▶ Supplied passage
As today in so many fields, computation is the main part of the algorithm and takes too much time in execution of the algorithm, it is necessary to parallelize the computation or reduce execution time. GPUs are widely used in (HPC) High Performance Computing
. To achieve speedup, either we can increase clock frequency or multiple computation cores on the same chip. The clock speeds have reached the physical limit, so the use of many cores is the only way left to achieve speedup. As the GPU
is growing demand of the Game Industry and large scientific computations, efforts have been made to take advantages to gain maximum utilization of the GPUs in computation. Though GPUs are widely used in Supercomputers today, they are not code transparent because one has to sit and code the algorithms in CUDA C
to run them on nvidia GPU
. So if we can have some middleware that converts the C programs to CUDA, the end user gets transparency. I tried to develop a prototype compiler using ANTLR
in visual studio that converts the C programs in CUDA C language. The thesis describes the literature survey in CUDA, different performance optimization strategies to reduce execution time, the Pattern approach to develop a translator for source code to source code translation on the basis of selection of codes using patterns, platforms to code such translator and platform comparison and choice and algorithm of translation. The Compiler Architecture and its implementation details are widely described in thesis. The thesis describes implementation of the complete C2CUDATranslator
, testing and analysis of the developed compiler. The compiler takes input of C program and generates CUDA program. The thesis demonstrates the pattern approach for language to language translation and the compiler flow architecture. C2CUDATranslator
covers a new way or a framework to implement new analysis algorithms to detect dependencies in the code. The thesis also covers neural network design for compiler learning and optimization of the translated code. The Neural Network helps compiler to take decision for selection of transformation and translation. Finally, the thesis covers outcome of the compiler, converted programs list, evaluation using parboil benchmark suite, performance graph of converted programs. It is concluded that the C2CUDATranslator saves 95% of the development time in selected cases. C2CUDATranslator
converts C code to CUDA. It is also a framework to develop analysis and dependency checking algorithms for other developers.
C2CUDATranslator
is very easy to work with. Developers are required to know C, CUDA C in detail in advance before using C2CUDATranslator
. Additionally they are required to know ANTLR
compulsory.
C2CUDATranslaor
is like a framework to develop and test various code analysis algorithms in the field of source code to source code translation.
The design of the project is shown below. Developers can see the Visual 2008 Solution project as given design on project website.
Thesis Website
http://sites.google.com/a/nirmauni.ac.in/a/nirmauni.ac.in/cudacodes
In C2CUDATranslator
there is a file "Analysis.cs"
which contains analysis algorithms. One can write his/her own algorithm in this file as a class or new function and can call in the parser. But the namespace must be C2CUDAranslator.Analysis
.

▶ Your tasks
- A) Answer these from the C2CUDATranslator text:
(i) What tool was used, in Visual Studio, to develop the prototype compiler?
(ii) How much development time does the translator save in selected cases?
(iii) Which file contains the analysis algorithms?
- B) Summarize the C2CUDATranslator text in two sentences.
- C) Give the stretch of the C2CUDATranslator text from "C2CUDATranslaor" through "on project website." again, renaming "project website" as "thesis website".

▶ Dataset section
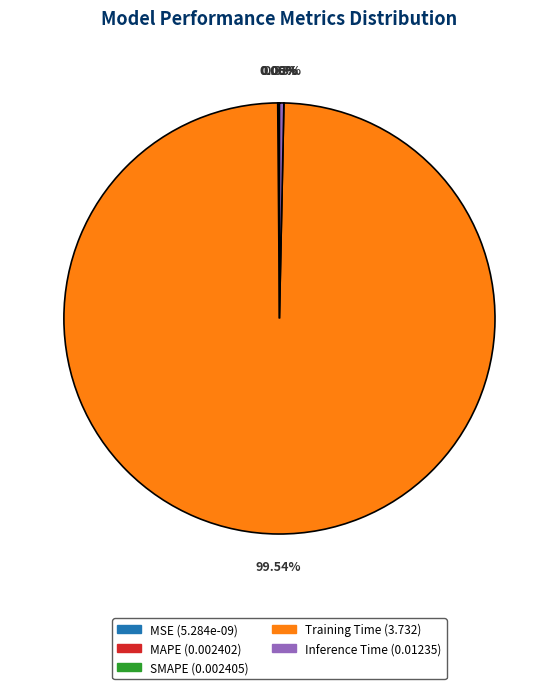

Is there any slice that represents more than half of the pie?

Yes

▶ Answers by item
- A)
(i) ANTLR
(ii) 95%
(iii) "Analysis.cs"

- B) C2CUDATranslator is a prototype compiler, built with ANTLR in Visual Studio, that takes a C program as input and generates a CUDA program. It also serves as a framework for developing analysis and dependency checking algorithms, and the thesis concludes that it saves 95% of the development time in selected cases.

- C)
C2CUDATranslaor
is like a framework to develop and test various code analysis algorithms in the field of source code to source code translation.
The design of the project is shown below. Developers can see the Visual 2008 Solution project as given design on thesis website.